The Wards placed her in a residential facility where she got intensive therapy for the first time, including yoga and play therapy. Three months later, Brooke is home and down to one medication.
"The difference in her was night and day. She actually can express emotion," said Ward. "They were able to figure out what this girl had held inside for eight years."
Ward, who started a nonprofit to link other foster parents to doctors and therapists, says the medication was just a bandage and notes the girls no longer have the ADHD they were diagnosed with when the Wards adopted them from foster care.
The new report found foster children in some areas were twice as likely to be prescribed five or more of those drugs at the same time compared to non-foster children. Texas foster children were prescribed five or more medications most often.
"No evidence supports the use of five or more psychotropic drugs in adults or children, and only limited evidence supports the use of even two drugs," according to the report.
Eleven-year-old Ke'onte Cook, who entered Texas foster care at age 4, testified he was on 20 drugs during his time in foster care, sometimes taking five drugs at once. He didn't know why he was taking them and was never told of possible side effects.
"It was the worst things someone could do to foster kids. I was upset about my situation and not because I was bipolar or had ADHD," said Ke'onte, who has since been adopted and stopped taking all medications. "Meds aren't going to help a child with their problems. It's just going to sedate them for a little while until it comes back again."

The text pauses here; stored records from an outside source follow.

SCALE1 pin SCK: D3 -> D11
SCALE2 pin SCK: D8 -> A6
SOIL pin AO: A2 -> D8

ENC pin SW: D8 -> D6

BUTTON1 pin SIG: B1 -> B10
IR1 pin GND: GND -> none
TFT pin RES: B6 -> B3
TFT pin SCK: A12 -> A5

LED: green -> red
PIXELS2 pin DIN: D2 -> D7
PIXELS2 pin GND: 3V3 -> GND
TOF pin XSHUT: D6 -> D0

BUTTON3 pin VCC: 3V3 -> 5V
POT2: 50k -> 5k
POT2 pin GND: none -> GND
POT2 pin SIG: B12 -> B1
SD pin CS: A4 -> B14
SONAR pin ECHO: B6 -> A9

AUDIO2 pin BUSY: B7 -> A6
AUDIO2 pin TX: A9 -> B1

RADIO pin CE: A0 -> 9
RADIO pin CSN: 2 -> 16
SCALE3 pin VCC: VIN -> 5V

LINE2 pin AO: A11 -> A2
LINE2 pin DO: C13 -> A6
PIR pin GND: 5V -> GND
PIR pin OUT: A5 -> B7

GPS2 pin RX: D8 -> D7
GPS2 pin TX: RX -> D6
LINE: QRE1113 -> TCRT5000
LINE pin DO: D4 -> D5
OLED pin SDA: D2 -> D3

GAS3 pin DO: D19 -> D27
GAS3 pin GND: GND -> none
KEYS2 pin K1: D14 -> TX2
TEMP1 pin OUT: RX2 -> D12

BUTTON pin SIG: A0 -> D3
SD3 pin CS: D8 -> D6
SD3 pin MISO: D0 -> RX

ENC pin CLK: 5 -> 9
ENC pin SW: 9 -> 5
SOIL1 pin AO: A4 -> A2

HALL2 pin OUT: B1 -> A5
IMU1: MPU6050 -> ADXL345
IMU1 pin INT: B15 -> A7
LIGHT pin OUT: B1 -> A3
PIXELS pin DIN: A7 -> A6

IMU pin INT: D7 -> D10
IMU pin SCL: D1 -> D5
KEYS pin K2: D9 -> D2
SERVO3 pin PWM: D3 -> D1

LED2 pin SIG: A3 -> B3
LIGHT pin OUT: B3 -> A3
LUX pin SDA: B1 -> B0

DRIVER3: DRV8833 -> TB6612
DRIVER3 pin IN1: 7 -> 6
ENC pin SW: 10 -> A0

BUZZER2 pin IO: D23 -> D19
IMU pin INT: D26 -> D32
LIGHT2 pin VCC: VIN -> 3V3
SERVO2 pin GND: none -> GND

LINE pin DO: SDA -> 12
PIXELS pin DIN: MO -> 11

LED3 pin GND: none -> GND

Thursday's hearing comes a week after federal health officials notified state child welfare leaders they will have to provide more details about how they control the medications for foster kids starting next year.
A federal law passed in 2008 lays out oversight provisions required by law, but many states aren't following them.
In most states, child welfare workers don't have access to the Medicaid database to identify which medications their child is taking and the Medicaid database can't identify which patients are foster kids.